# [Texte à étudier]
================

Le casque sauve des vies, c’est prouvé. Pourtant rares sont les cyclistes qui le portent. Des chercheurs tentent de faire bouger les comportements
Créé le 14/10/20, modifié le 01/10/24
Marie Pelé et Vincent Lenglin, chargés de recherche au sein de l’Anthropo-Lab, à l’Université catholique de Lille, en sont convaincus : il s’agit d’installer une habitude. De faire du port du casque un automatisme. Un peu comme c’est aujourd’hui le cas au ski. Reste à trouver le bon ressort pour faire boule de neige. Et c’est ce à quoi s’emploient ces deux spécialistes du comportement.
Un boulet
Pour le vélo utilitaire - par opposition au vélo loisir ou sportif -, on est loin du compte. Les freins au port du casque sont nombreux, comme en témoignent les deux chercheurs à l’issue d’une étude menée auprès de la population de leur Université (étudiants et salariés). Encombrant, inesthétique, inconfortable… Ce qui rebute en premier lieu les cyclistes, c’est son côté antipratique. Un vrai boulet quand on doit le trimballer avec soi toute une journée, en particulier pour les étudiants qui, bien souvent, ne disposent pas de casiers pour l’entreposer. Sans compter la sensation de chaleur, la coiffure aplatie et le prix de l’objet.

================

# [Consigne]
Rédigez la suite du texte sur le port du casque à vélo, en reprenant juste après sa dernière phrase.

# [Données fournies]
================

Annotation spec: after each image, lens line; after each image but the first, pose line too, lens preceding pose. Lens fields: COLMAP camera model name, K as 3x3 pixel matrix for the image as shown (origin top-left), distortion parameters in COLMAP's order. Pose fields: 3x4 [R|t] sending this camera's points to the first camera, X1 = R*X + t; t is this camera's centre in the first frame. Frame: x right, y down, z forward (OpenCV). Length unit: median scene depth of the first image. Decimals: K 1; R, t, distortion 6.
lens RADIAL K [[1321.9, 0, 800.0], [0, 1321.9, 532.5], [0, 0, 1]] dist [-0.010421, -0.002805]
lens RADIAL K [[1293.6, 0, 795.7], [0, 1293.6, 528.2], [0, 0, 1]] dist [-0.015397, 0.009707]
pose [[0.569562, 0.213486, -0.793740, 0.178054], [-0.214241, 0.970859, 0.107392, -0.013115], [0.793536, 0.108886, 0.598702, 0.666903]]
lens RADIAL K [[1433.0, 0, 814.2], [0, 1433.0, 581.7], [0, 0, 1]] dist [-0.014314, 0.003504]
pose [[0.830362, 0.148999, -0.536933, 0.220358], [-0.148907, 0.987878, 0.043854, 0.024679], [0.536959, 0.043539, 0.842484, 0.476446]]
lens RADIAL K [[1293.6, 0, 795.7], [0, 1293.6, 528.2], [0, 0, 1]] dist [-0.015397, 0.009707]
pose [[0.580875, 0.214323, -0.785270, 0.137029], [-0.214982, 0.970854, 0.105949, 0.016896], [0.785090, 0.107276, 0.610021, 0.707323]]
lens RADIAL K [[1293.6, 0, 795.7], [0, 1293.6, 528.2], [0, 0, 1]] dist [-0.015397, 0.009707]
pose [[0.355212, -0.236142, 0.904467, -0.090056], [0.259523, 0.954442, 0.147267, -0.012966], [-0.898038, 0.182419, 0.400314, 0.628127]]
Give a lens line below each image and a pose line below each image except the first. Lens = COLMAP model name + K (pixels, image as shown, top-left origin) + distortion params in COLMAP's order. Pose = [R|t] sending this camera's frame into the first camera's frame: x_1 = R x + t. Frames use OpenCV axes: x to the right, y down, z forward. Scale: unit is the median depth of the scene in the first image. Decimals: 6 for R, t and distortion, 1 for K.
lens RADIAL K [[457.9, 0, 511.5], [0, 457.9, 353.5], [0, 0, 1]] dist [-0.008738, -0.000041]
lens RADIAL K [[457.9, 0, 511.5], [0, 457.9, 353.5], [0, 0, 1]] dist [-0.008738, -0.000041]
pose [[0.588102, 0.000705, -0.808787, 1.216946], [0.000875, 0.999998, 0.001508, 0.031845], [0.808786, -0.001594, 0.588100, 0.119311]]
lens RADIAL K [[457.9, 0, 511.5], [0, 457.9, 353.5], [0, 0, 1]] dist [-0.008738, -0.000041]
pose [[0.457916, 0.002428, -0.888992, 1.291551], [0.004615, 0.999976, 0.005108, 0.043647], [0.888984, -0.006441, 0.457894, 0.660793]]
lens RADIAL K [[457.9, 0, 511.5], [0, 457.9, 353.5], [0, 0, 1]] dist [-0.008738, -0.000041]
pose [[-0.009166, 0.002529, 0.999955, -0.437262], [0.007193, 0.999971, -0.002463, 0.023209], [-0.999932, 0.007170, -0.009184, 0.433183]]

================

# [Corrigé]
Bien sûr, les cyclistes sont conscients du risque de chute. Mais cette perspective, de l’ordre de la probabilité, ne fait pas le poids, face à la somme d’inconvénients du casque, eux bien tangibles. Il s’agit moins de persuader les gens du bien-fondé de pédaler casqués, que de leur inoculer cette habitude, presque à leur corps défendant, quitte à invoquer un mobile parallèle.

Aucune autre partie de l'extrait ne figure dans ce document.